Tüm dünyanın yakinen takip ettiği yemin töreninin ardından ABD'nin 45. Başkanı olarak göreve başlayan Donald Trump ve ekibinin özellikle Ortadoğu politikalarına ilişkin nasıl adımlar atacağı merakla bekleniyor. Yeni yönetimi ABD, AB ve Ortadoğu'da zorlu bir sürecin beklediğine işaret eden uzmanlara göre Trump, son yıllarda çok ciddi hasar gören Türkiye-ABD ilişkilerinin Kuzey Irak üzerinden onarılması yönünde adımlar atabilir.
Boğaziçi Üniversitesi Enerji Politikaları Araştırma Merkezi Direktörü ve Enerji Ekonomisi Derneği Başkanı Prof. Dr. Gürkan Kumbaroğlu, Trump'ın Dışişleri koltuğunu emanet edeceği Rex Tillerson'ın dünyanın halka açık en değerli enerji şirketi ExxonMobil'in Başkanı ve CEO'su olduğunu hatırlattı.
Türkiye'nin güney sınırından Ortadoğu'ya, Rusya-AB ilişkilerinden Yemen'e kadar çok geniş bir hattın enerji dinamikleri ile yeniden şekillendiğine dikkati çeken Prof. Dr. Kumbaroğlu, “Enerjinin böylesine kilit bir rol oynadığı dönemde Trump'ın Dışişleri Bakanlığı'nı enerji kökenli bir isme emanet etmesi tesadüf değil" dedi.
Prof. Dr. Kumbaroğlu, son yıllardaki olaylarla Türkiye ile ABD ilişkilerinin ciddi şekilde sarsıldığının altını çizerek, şunları söyledi:
“Özellikle 15 Temmuz darbe girişiminin ardından Türkiye'de çok geniş bir kitle ABD ile tamamen bir yol ayrımına girilmesi gerektiğine inandı. Yeni dönemde ilk atılması gereken adım Türk-Amerikan ilişkilerinin hasar tespitinin en doğru şekilde yapılması ve ardından ulusal çıkarlar doğrultusunda mümkünse yeniden tam stratejik ortaklık seviyesine doğru yol alınması."
“Enerji birlikteliği teröre karşı işbirliğinin önünü açabilir"

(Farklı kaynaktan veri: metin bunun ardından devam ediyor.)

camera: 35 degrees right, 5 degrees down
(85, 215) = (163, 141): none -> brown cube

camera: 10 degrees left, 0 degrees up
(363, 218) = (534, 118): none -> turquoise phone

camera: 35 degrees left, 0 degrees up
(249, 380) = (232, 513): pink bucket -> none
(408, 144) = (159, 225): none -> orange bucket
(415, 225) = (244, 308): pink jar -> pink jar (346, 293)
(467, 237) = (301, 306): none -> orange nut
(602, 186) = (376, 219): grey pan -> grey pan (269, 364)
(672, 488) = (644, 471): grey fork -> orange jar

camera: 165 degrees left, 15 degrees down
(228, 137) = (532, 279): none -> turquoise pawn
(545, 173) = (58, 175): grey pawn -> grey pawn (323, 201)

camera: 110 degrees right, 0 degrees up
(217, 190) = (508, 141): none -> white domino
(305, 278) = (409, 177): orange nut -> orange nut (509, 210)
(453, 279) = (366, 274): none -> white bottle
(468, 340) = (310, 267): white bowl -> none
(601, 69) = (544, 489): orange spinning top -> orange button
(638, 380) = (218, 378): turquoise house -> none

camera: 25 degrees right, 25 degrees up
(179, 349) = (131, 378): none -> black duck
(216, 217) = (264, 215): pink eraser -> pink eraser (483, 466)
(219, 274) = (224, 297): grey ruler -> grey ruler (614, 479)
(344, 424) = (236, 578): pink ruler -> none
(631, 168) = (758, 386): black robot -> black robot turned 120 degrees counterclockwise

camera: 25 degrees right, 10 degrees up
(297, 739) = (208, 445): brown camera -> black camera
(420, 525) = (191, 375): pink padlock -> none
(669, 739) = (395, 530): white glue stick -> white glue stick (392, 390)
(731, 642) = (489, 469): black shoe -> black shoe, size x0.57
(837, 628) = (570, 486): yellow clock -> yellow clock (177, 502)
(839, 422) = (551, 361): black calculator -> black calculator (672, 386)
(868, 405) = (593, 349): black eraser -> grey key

Cumhurbaşkanı Recep Tayyip Erdoğan'ın Başbakan olduğu dönemde “Kuzey Irak'a yönelik olarak kendi petrol şirketimiz, Exxon Mobil ile anlaşma yapmış durumda" açıklamasının bugün daha değerli olduğunu anlatan Prof. Dr. Kumbaroğlu, “2013 yılında Exxon ve Turkish Petroleum International Company (TPIC) arasında varılan anlaşma Kuzey Irak Bölgesel Yönetimi tarafından desteklenmiş ama merkezi Irak hükümetinin tepkisini çekmiş ve ABD desteği alamamıştı. Şimdi bu projenin mimarı ABD Dışişleri Bakanı oluyor" ifadesini kullandı.
Prof. Dr. Kumbaroğlu son olarak, ABD'nin yeni hükümetinin sadece Türkiye, Irak ve Suriye için büyük anlamlar taşımakla kalmadığını, Rusya ve İsrail'de de yeni yönetimin büyük bir heyecanla beklendiğine vurgu yaparak, “İsrail açıklarındaki Leviathan doğalgaz yataklarının büyük ortağı ABD'li Nobel Oil için de 20 Ocak sonrası işler hızlanabilir ve bu gazın da Avrupa'ya taşınmasında kilit ülke yine Türkiye. Aynı şekilde Rusya ile yaşanan gerilimin düşürülmesi ve ortak akılla ilerlenmesinde Türkiye'ye büyük pay düşüyor. Suriye konusunun çözümü için Astana'da, Kıbrıs müzakereleri için Cenevre'de Türk tarafı elinden gelenin en iyisini yapmaya çalışıyor. Bölgede hangi senaryo konuşulursa konuşulsun Türkiye muhakkak işin içinde yer alıyor çünkü mevcut şartlarda Türkiye by-pass edilemiyor. Nitekim Trump'ın ekibi senatodaki konuşmalarda da Suriye konusunda Türkiye ile yeniden birlikte çalışmaya başlamanın önemi vurgulandı. Türkiye ile işbirliğini geliştirecek bir ABD hükümetinin işbaşına gelmiş olması tüm bölgede dinamikleri değiştiren umut verici bir gelişme." dedi.